Greatest hits album by Sammy Kershaw
- Released: September 12, 1995
- Recorded: 1991–1995
- Genre: Country
- Length: 37:25
- Label: Mercury Nashville
- Producer: Buddy Cannon, Norro Wilson

Sammy Kershaw chronology
| Christmas Time's A-Comin' (1994) | The Hits Chapter 1 (1995) | Politics, Religion and Her (1996) |

= The Hits Chapter 1 (Sammy Kershaw album) =

The Hits Chapter 1 is the first greatest hits album released by American country music artist Sammy Kershaw. It was issued in 1995 (see 1995 in country music) on the Mercury Records label. The album comprises the ten greatest hits from his first three studio albums: four each from 1991's Don't Go Near the Water and 1993's Haunted Heart, plus two more from 1994's Feelin' Good Train. Also included are "Still Lovin' You" (the third track from Haunted Heart, never released as a single) and the new track "Your Tattoo", which was released as a single in 1995 and peaked at #47 on the country charts.

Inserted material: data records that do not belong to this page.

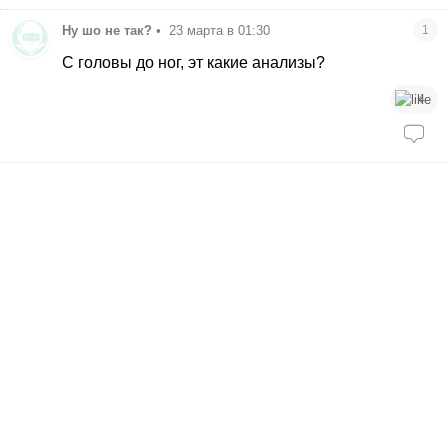
Ну шо не так?
•
23 марта в 01:30
1
С головы до ног, эт какие анализы?
4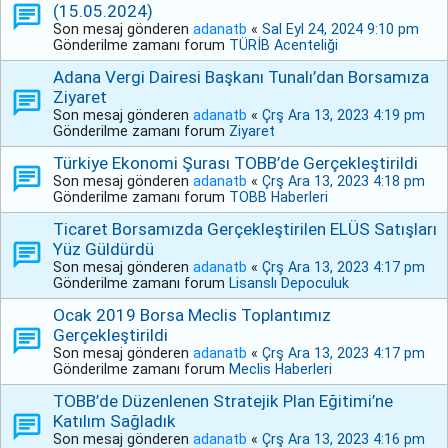
(15.05.2024)
Son mesaj gönderen
adanatb
«
Sal Eyl 24, 2024 9:10 pm
Gönderilme zamanı forum
TÜRİB Acenteliği
Adana Vergi Dairesi Başkanı Tunalı’dan Borsamıza
Ziyaret
Son mesaj gönderen
adanatb
«
Çrş Ara 13, 2023 4:19 pm
Gönderilme zamanı forum
Ziyaret
Türkiye Ekonomi Şurası TOBB’de Gerçekleştirildi
Son mesaj gönderen
adanatb
«
Çrş Ara 13, 2023 4:18 pm
Gönderilme zamanı forum
TOBB Haberleri
Ticaret Borsamızda Gerçekleştirilen ELÜS Satışları
Yüz Güldürdü
Son mesaj gönderen
adanatb
«
Çrş Ara 13, 2023 4:17 pm
Gönderilme zamanı forum
Lisanslı Depoculuk
Ocak 2019 Borsa Meclis Toplantımız
Gerçekleştirildi
Son mesaj gönderen
adanatb
«
Çrş Ara 13, 2023 4:17 pm
Gönderilme zamanı forum
Meclis Haberleri
TOBB’de Düzenlenen Stratejik Plan Eğitimi’ne
Katılım Sağladık
Son mesaj gönderen
adanatb
«
Çrş Ara 13, 2023 4:16 pm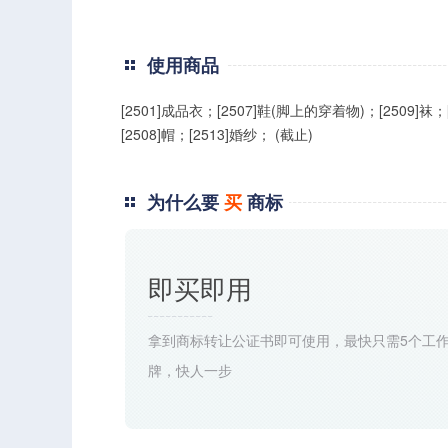
使用商品
[2501]成品衣；[2507]鞋(脚上的穿着物)；[2509]袜；
[2508]帽；[2513]婚纱； (截止)
为什么要
买
商标
即买即用
拿到商标转让公证书即可使用，最快只需5个工
牌，快人一步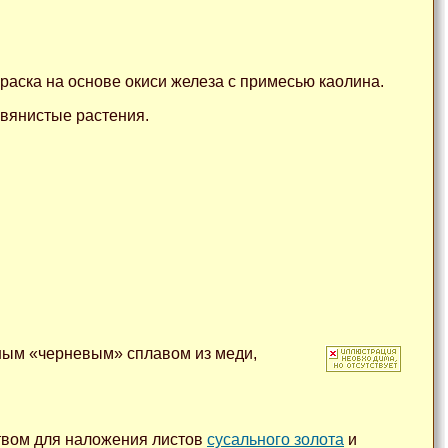
раска на основе окиси железа с примесью каолина.
авянистые растения.
ьным «черневым» сплавом из меди,
твом для наложения листов
сусального золота
и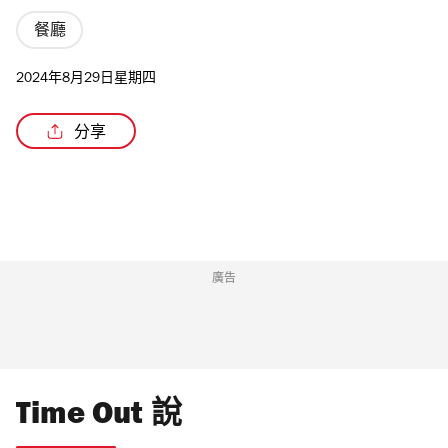
餐廳
2024年8月29日星期四
/3
分享
廣告
Time Out 說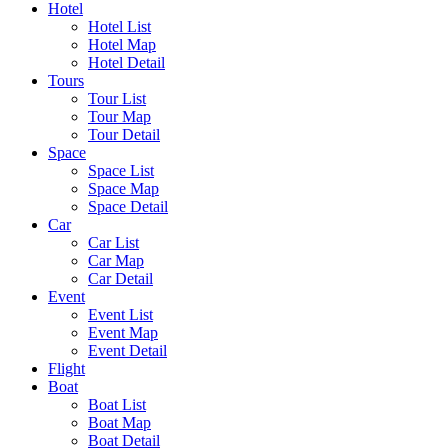
Hotel
Hotel List
Hotel Map
Hotel Detail
Tours
Tour List
Tour Map
Tour Detail
Space
Space List
Space Map
Space Detail
Car
Car List
Car Map
Car Detail
Event
Event List
Event Map
Event Detail
Flight
Boat
Boat List
Boat Map
Boat Detail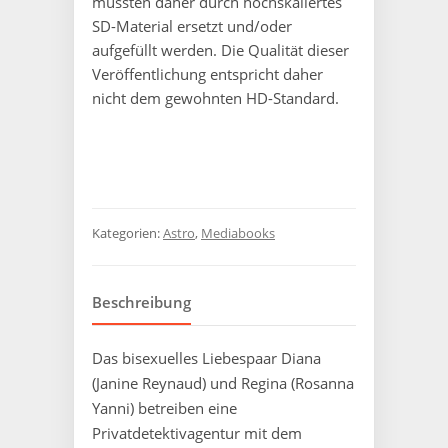
mussten daher durch hochskaliertes
SD-Material ersetzt und/oder
aufgefüllt werden. Die Qualität dieser
Veröffentlichung entspricht daher
nicht dem gewohnten HD-Standard.
Kategorien:
Astro
,
Mediabooks
Beschreibung
Das bisexuelles Liebespaar Diana
(Janine Reynaud) und Regina (Rosanna
Yanni) betreiben eine
Privatdetektivagentur mit dem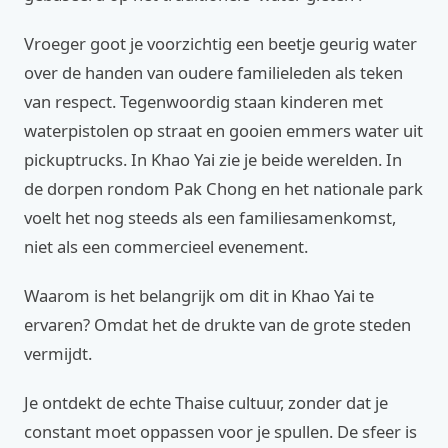
Vroeger goot je voorzichtig een beetje geurig water
over de handen van oudere familieleden als teken
van respect. Tegenwoordig staan kinderen met
waterpistolen op straat en gooien emmers water uit
pickuptrucks. In Khao Yai zie je beide werelden. In
de dorpen rondom Pak Chong en het nationale park
voelt het nog steeds als een familiesamenkomst,
niet als een commercieel evenement.
Waarom is het belangrijk om dit in Khao Yai te
ervaren? Omdat het de drukte van de grote steden
vermijdt.
Je ontdekt de echte Thaise cultuur, zonder dat je
constant moet oppassen voor je spullen. De sfeer is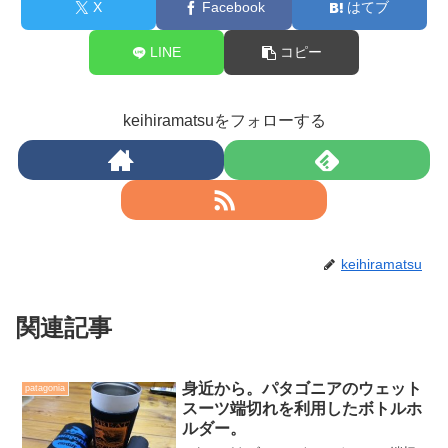
X
Facebook
はてブ
LINE
コピー
keihiramatsuをフォローする
keihiramatsu
関連記事
身近から。パタゴニアのウェット
patagonia
スーツ端切れを利用したボトルホ
ルダー。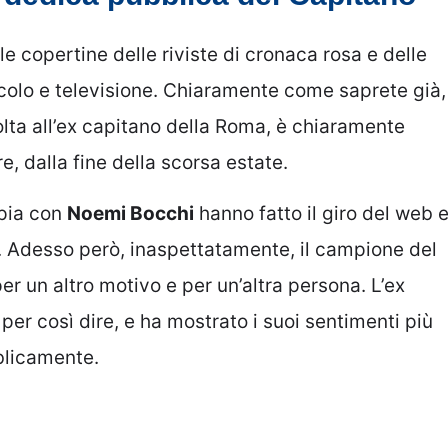
e copertine delle riviste di cronaca rosa e delle
colo e televisione. Chiaramente come saprete già,
olta all’ex capitano della Roma, è chiaramente
e, dalla fine della scorsa estate.
ppia con
Noemi Bocchi
hanno fatto il giro del web 
. Adesso però, inaspettatamente, il campione del
per un altro motivo e per un’altra persona. L’ex
 per così dire, e ha mostrato i suoi sentimenti più
blicamente.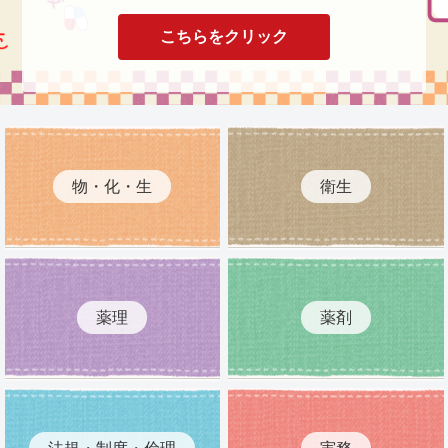
こちらをクリック
物・化・生
衛生
薬理
薬剤
法規・制度・倫理
実務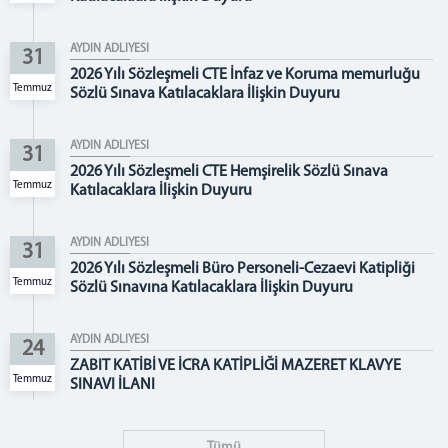
İCRA MÜDÜRLÜĞÜ
ADM MÜDÜRLÜĞÜ
AYDIN ADLİYESİ
31
BİLGİ İŞLEM MÜDÜRLÜĞÜ
2026 Yılı Sözleşmeli CTE İnfaz ve Koruma memurluğu
İDARİ İŞLER MÜDÜRLÜĞÜ
Temmuz
Sözlü Sınava Katılacaklara İlişkin Duyuru
MEDYA İLETİŞİM BÜROSU
DENETİMLİ SERBESTLİK MÜDÜRLÜĞÜ
AYDIN ADLİYESİ
31
ADLİ SİCİL ŞEFLİĞİ
2026 Yılı Sözleşmeli CTE Hemşirelik Sözlü Sınava
Temmuz
Katılacaklara İlişkin Duyuru
ARABULUCULUK BÜROSU
SEÇİM KURULLARI
AYDIN ADLİYESİ
31
YEMEK LİSTESİ
2026 Yılı Sözleşmeli Büro Personeli-Cezaevi Katipliği
Temmuz
MÜLHAKAT
Sözlü Sınavına Katılacaklara İlişkin Duyuru
GERMENCİK ADLİYESİ
AYDIN ADLİYESİ
24
ÇİNE ADLİYESİ
ZABIT KATİBİ VE İCRA KATİPLİĞİ MAZERET KLAVYE
İLETİŞİM
Temmuz
SINAVI İLANI
Tümü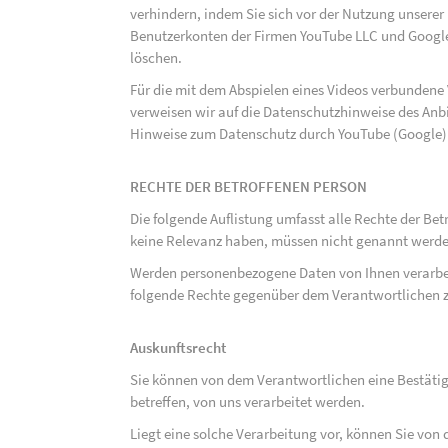
verhindern, indem Sie sich vor der Nutzung unsere
Benutzerkonten der Firmen YouTube LLC und Google
löschen.
Für die mit dem Abspielen eines Videos verbunden
verweisen wir auf die Datenschutzhinweise des Anb
Hinweise zum Datenschutz durch YouTube (Google) 
RECHTE DER BETROFFENEN PERSON
Die folgende Auflistung umfasst alle Rechte der Bet
keine Relevanz haben, müssen nicht genannt werden
Werden personenbezogene Daten von Ihnen verarbeit
folgende Rechte gegenüber dem Verantwortlichen z
Auskunftsrecht
Sie können von dem Verantwortlichen eine Bestäti
betreffen, von uns verarbeitet werden.
Liegt eine solche Verarbeitung vor, können Sie vo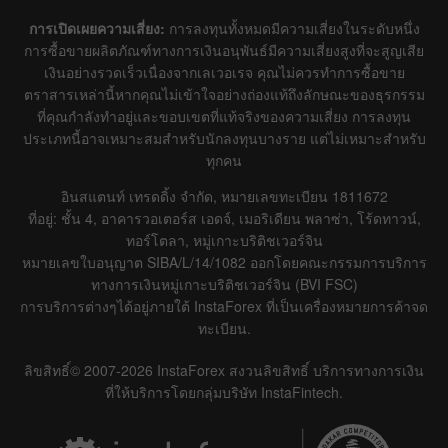
การเปิดเผยความเสี่ยง:
การลงทุนทั้งหมดมีความเสี่ยงในระดับหนึ่ง
การซื้อขายผลิตภัณฑ์ทางการเงินอนุพันธ์มีความเสี่ยงสูงที่จะสูญเสีย
เงินอย่างรวดเร็วเนื่องจากเลเวอเรจ คุณไม่ควรทำการซื้อขาย
ตราสารเหล่านี้หากคุณไม่เข้าใจอย่างถ่องแท้ถึงลักษณะของธุรกรรม
ที่คุณกำลังทำอยู่และขอบเขตที่แท้จริงของความเสี่ยง การลงทุน
ประเภทนี้อาจเหมาะสมสำหรับนักลงทุนบางราย แต่ไม่เหมาะสำหรับ
ทุกคน
อินสแตนท์ เทรดดิ้ง จำกัด, หมายเลขทะเบียน 1811672
ที่อยู่: ชั้น 4, อาคารวอเตอร์ส เอดจ์, เมอริเดียน พลาซ่า, โร้ดทาวน์,
ทอร์โตลา, หมู่เกาะบริติชเวอร์จิน
หมายเลขใบอนุญาต SIBA/L/14/1082 ออกโดยคณะกรรมการบริการ
ทางการเงินหมู่เกาะบริติชเวอร์จิน (BVI FSC)
การบริการต่างๆได้อยู่ภายใต้ InstaForex ที่เป็นเครื่องหมายการค้าจด
ทะเบียน.
ลิขสิทธิ์© 2007-2026 InstaForex สงวนลิขสิทธิ์ บริการทางการเงิน
ที่ให้บริการโดยกลุ่มบริษัท InstaFintech.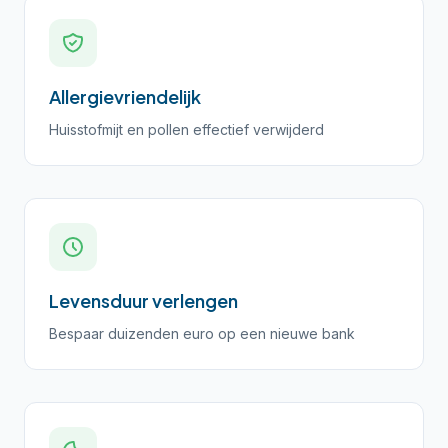
Allergievriendelijk
Huisstofmijt en pollen effectief verwijderd
Levensduur verlengen
Bespaar duizenden euro op een nieuwe bank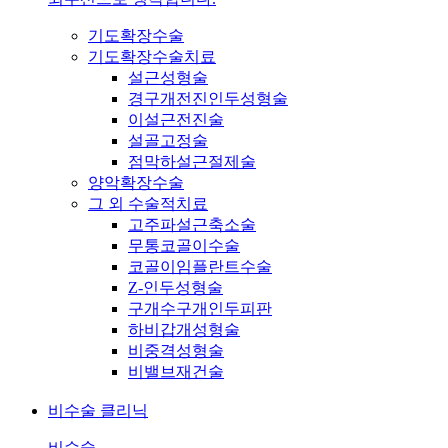
기도확장수술
기도확장수술치료
설근성형술
경구개전진인두성형술
이설근전진술
설골고정술
점막하설근절제술
양악확장수술
그 외 수술적치료
고주파설근축소술
무통코골이수술
코골이임플란트수술
Z-인두성형술
구개수구개인두피판
하비갑개성형술
비중격성형술
비밸브재건술
비수술 클리닉
비수술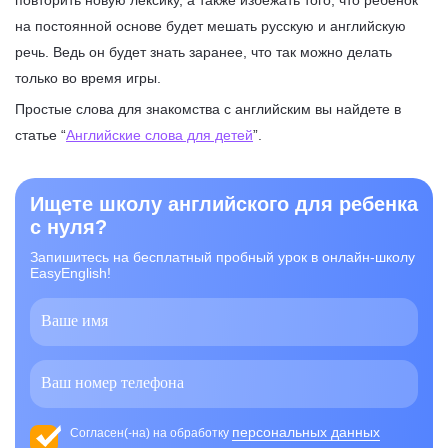
повторить новую лексику, а также избежать того, что ребенок
на постоянной основе будет мешать русскую и английскую
речь. Ведь он будет знать заранее, что так можно делать
только во время игры.
Простые слова для знакомства с английским вы найдете в
статье “
Английские слова для детей
”.
Ищете школу английского для ребенка
с нуля?
Запишитесь на бесплатный пробный урок в онлайн-школу
EasyEnglish!
персональных данных
Согласен(-на) на обработку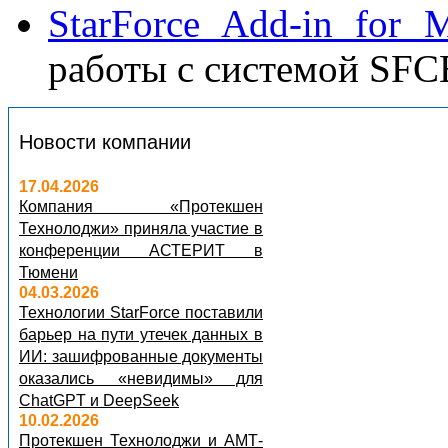
StarForce Add-in for 
работы с системой SFC
Новости компании
17.04.2026
Компания «Протекшен
Технолоджи» приняла участие в
конференции АСТЕРИТ в
Тюмени
04.03.2026
Технологии StarForce поставили
барьер на пути утечек данных в
ИИ: зашифрованные документы
оказались «невидимы» для
ChatGPT и DeepSeek
10.02.2026
Протекшен Технолоджи и АМТ-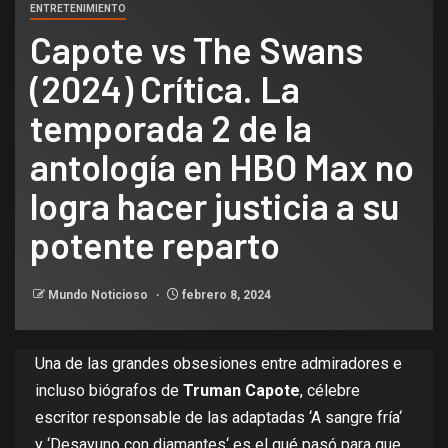
ENTRETENIMIENTO
Capote vs The Swans
(2024) Crítica. La
temporada 2 de la
antología en HBO Max no
logra hacer justicia a su
potente reparto
Mundo Noticioso
febrero 8, 2024
Una de las grandes obsesiones entre admiradores e
incluso biógrafos de
Truman Capote
, célebre
escritor responsable de las adaptadas ‘
A sangre fría
‘
y ‘
Desayuno con diamantes
‘ es el qué pasó para que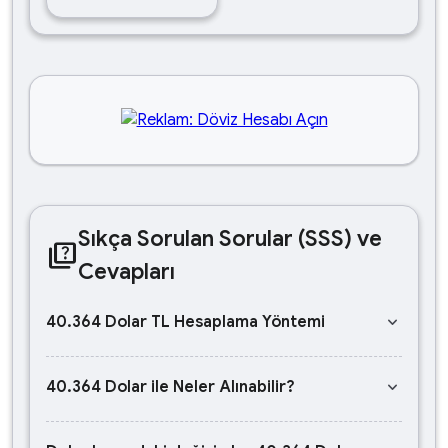
Sıkça Sorulan Sorular (SSS) ve
quiz
Cevapları
keyboard_arrow_down
40.364 Dolar TL Hesaplama Yöntemi
keyboard_arrow_down
40.364 Dolar ile Neler Alınabilir?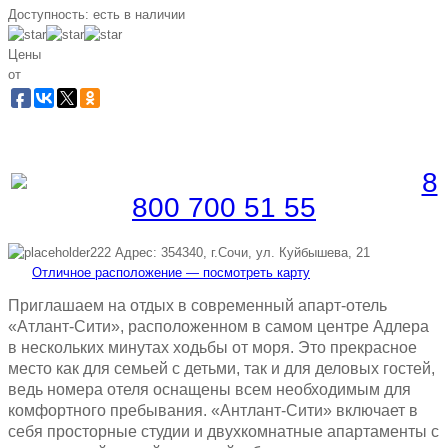
Доступность:
есть в наличии
Цены
от
Забронировать по телефону
Бесплатная линия |
8
800 700 51 55
Адрес: 354340, г.Сочи, ул. Куйбышева, 21
Отличное расположение — посмотреть карту
Приглашаем на отдых в современный апарт-отель
«Атлант-Сити», расположенном в самом центре Адлера
в нескольких минутах ходьбы от моря. Это прекрасное
место как для семьей с детьми, так и для деловых гостей,
ведь номера отеля оснащены всем необходимым для
комфортного пребывания. «Антлант-Сити» включает в
себя просторные студии и двухкомнатные апартаменты с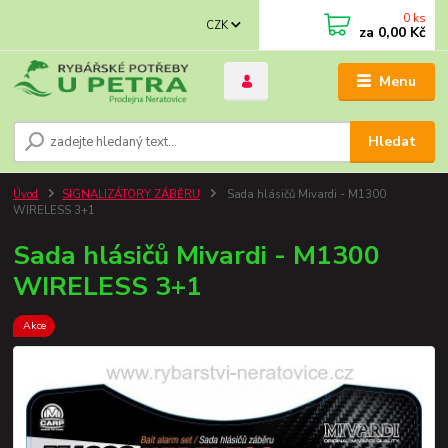
0
ks
CZK
za
0,00 Kč
Menu
Hledat
Úvod
SIGNALIZÁTORY ZÁBĚRU
Sada hlásičů Mivardi - M1300
WIRELESS 3+1
Sada hlásičů Mivardi - M1300
WIRELESS 3+1
Akce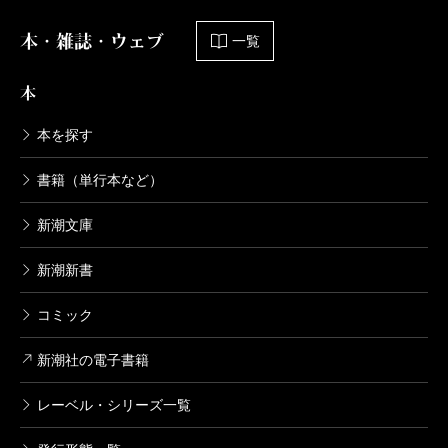
本・雑誌・ウェブ
一覧
本
本を探す
書籍（単行本など）
新潮文庫
新潮新書
コミック
新潮社の電子書籍
レーベル・シリーズ一覧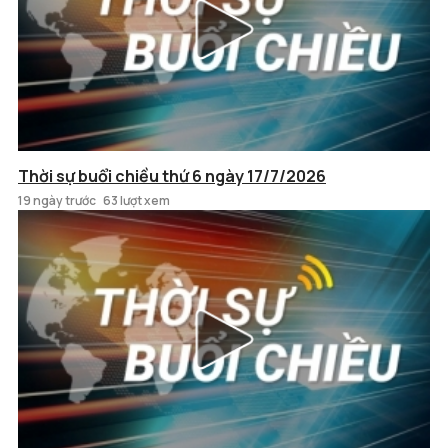
Thời sự buổi chiều thứ 6 ngày 17/7/2026
19 ngày trước
63 lượt xem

The Hits Chapter 1 earned a gold certification from the RIAA for shipping 500,000 copies in the United States on September 8, 1997.

Professional ratings
Review scores
| Source | Rating |
| AllMusic |  |

==Track listing==

| No. | Title | Writer(s) | Length |
|---|---|---|---|
| 1. | "Cadillac Style" | Mark Petersen | 2:54 |
| 2. | "Don't Go Near the Water" | Chapin Hartford, Jim Foster | 3:04 |
| 3. | "Yard Sale" | Larry Bastian, DeWayne Blackwell | 3:28 |
| 4. | "Anywhere but Here" | Buddy Cannon, John Scott Sherrill, Bob DiPiero | 2:29 |
| 5. | "She Don't Know She's Beautiful" | Bob McDill, Paul Harrison | 2:54 |
| 6. | "Haunted Heart" | Buddy Brock, Kim Williams | 2:46 |
| 7. | "Queen of My Double Wide Trailer" | Dennis Linde | 3:31 |
| 8. | "I Can't Reach Her Anymore" | Petersen, Bruce Theien | 3:09 |
| 9. | "National Working Woman's Holiday" | Roger Murrah, Pat Terry, James Dean Hicks | 3:21 |
| 10. | "Third Rate Romance" | Russell Smith | 3:21 |
| 11. | "Your Tattoo" | Kostas, Jack Tempchin | 2:22 |
| 12. | "Still Lovin' You" | Rock Killough | 4:05 |

==Charts==

| Chart (1995) | Peak position |
|---|---|
| U.S. Billboard 200 | 131 |
| U.S. Billboard Top Country Albums | 19 |

==Certification==

| Region | Certification | Certified units/sales |
| United States (RIAA) | Gold | 500,000^{^} |
^{^} Shipments figures based on certification alone.